GODIN: When we were recording those records, you can feel when the magic is there. So we know when it’s there, but when it’s not there… we could make a record, but we need to find a way to make it magic again, so that’s the issue. Most bands lie to themselves. They keep on releasing albums, and they are not magic. But they see it as a job. We never saw it as a job to release albums. There’s enough pollution in the world to not release a bad album.

STEREOGUM: Now you mentioned David Bowie was someone you both loved. Did you ever get a chance to meet him?

GODIN: He was very charismatic, I think he was the most charismatic person I ever met in my life.

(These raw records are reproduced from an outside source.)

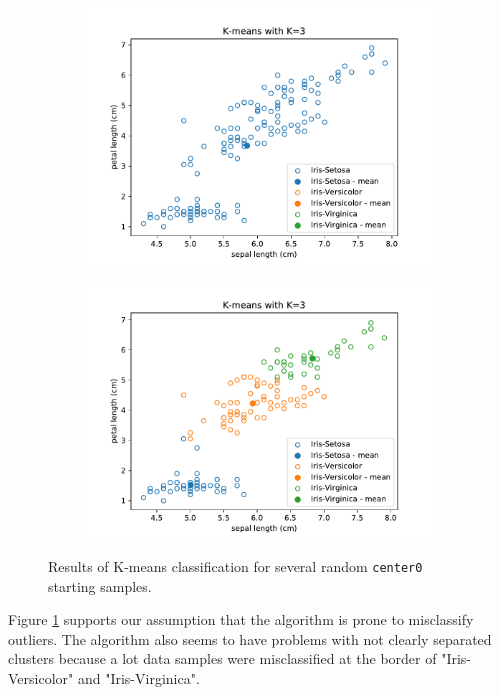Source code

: \documentclass{article}
\begin{document}
\begin{figure}[!ht]
{\begin{subfigure}{0.6\textwidth}
	\includegraphics[width=\textwidth]{./Figures/2_1_Kmeans_randinit2}
	\end{subfigure}
	\begin{subfigure}{0.6\textwidth}
	\includegraphics[width=\textwidth]{./Figures/2_1_Kmeans_randinit3}
	\end{subfigure}
	}	
	\caption{Results of K-means classification for several random \texttt{center0} starting samples.}
	\label{2_1_Kmeans_randinit}
\end{figure}

Figure \ref{2_1_Kmeans_randinit} supports our assumption that the algorithm is prone to misclassify outliers. The algorithm also seems to have problems with not clearly separated clusters because a lot data samples were misclassified at the border of "Iris-Versicolor" and "Iris-Virginica".
\end{document}

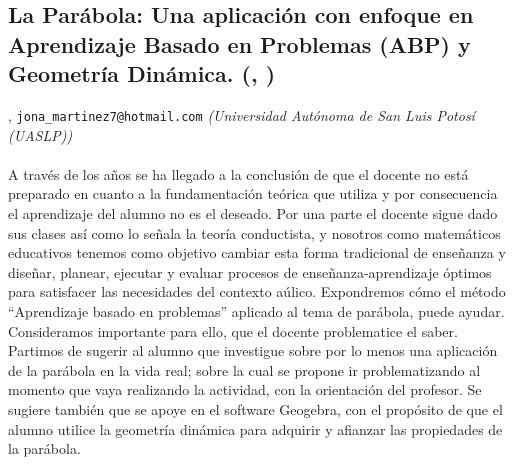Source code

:\subsection{\sffamily La Parábola:  Una aplicación con enfoque en Aprendizaje Basado en Problemas (ABP) y Geometría Dinámica. {\footnotesize (, )}} \label{reg-956} 
, {\tt jona_martinez7@hotmail.com}  {\slshape (Universidad Autónoma de San Luis Potosí (UASLP))}\\
\\
\noindent A través de los años se ha llegado a la conclusión de que el docente no está preparado en cuanto a la fundamentación teórica que utiliza y por consecuencia el aprendizaje del alumno no es el deseado. Por una parte el docente sigue dado sus clases así como lo señala la teoría conductista, y nosotros como matemáticos educativos tenemos como objetivo cambiar esta forma tradicional de enseñanza y diseñar, planear, ejecutar y evaluar procesos de enseñanza-aprendizaje óptimos para satisfacer las necesidades del contexto aúlico. Expondremos cómo el método “Aprendizaje basado en problemas” aplicado al tema de parábola, puede ayudar. Consideramos importante para ello, que el docente problematice el saber. Partimos de sugerir al alumno que investigue  sobre por lo menos una aplicación de la parábola en la vida real; sobre la cual se propone ir problematizando al momento que vaya realizando la actividad, con la orientación del profesor. Se sugiere también que se apoye en el software Geogebra, con el propósito de que el alumno utilice la geometría dinámica para adquirir y afianzar las propiedades de la parábola.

STEREOGUM: You’d hope for that.

GODIN: When he looks at you, it’s very intimidating. The problem with people you admire is that you don’t find interesting things to say to them. When you talk to David Bowie or Stevie Wonder, there’s no way you’re going to say something great, and you come back home and think, “Why did I say that?” But he has a pretty clear memory of what equipment he used to use to record with. Which is pretty strange, when you think about the amount of drugs he took. The first time I met him, I asked him about the drum machine he used on “Nightclubbing” with Iggy Pop, and he told me right away what it was. He looks amazing, and he’s such an iconic person that sometimes you forget how good he is as a composer.

STEREOGUM: The band’s been around for almost 20 years officially. Have you ever met any children that were conceived to your music?

GODIN: Yeah.

STEREOGUM: You have?

GODIN: Yeah, people come up to us. With Moon Safari and stuff like that, people say they had their first date with their wife to our music, stuff like that. Actually, that’s the whole purpose of doing a show. You get up on stage and play music, and you remind people of moments of their life. It’s like you sell them a piece of a time capsule. And so they go back in time. It’s a beautiful human being experience between you and the audience. You play something from the past and they see their life.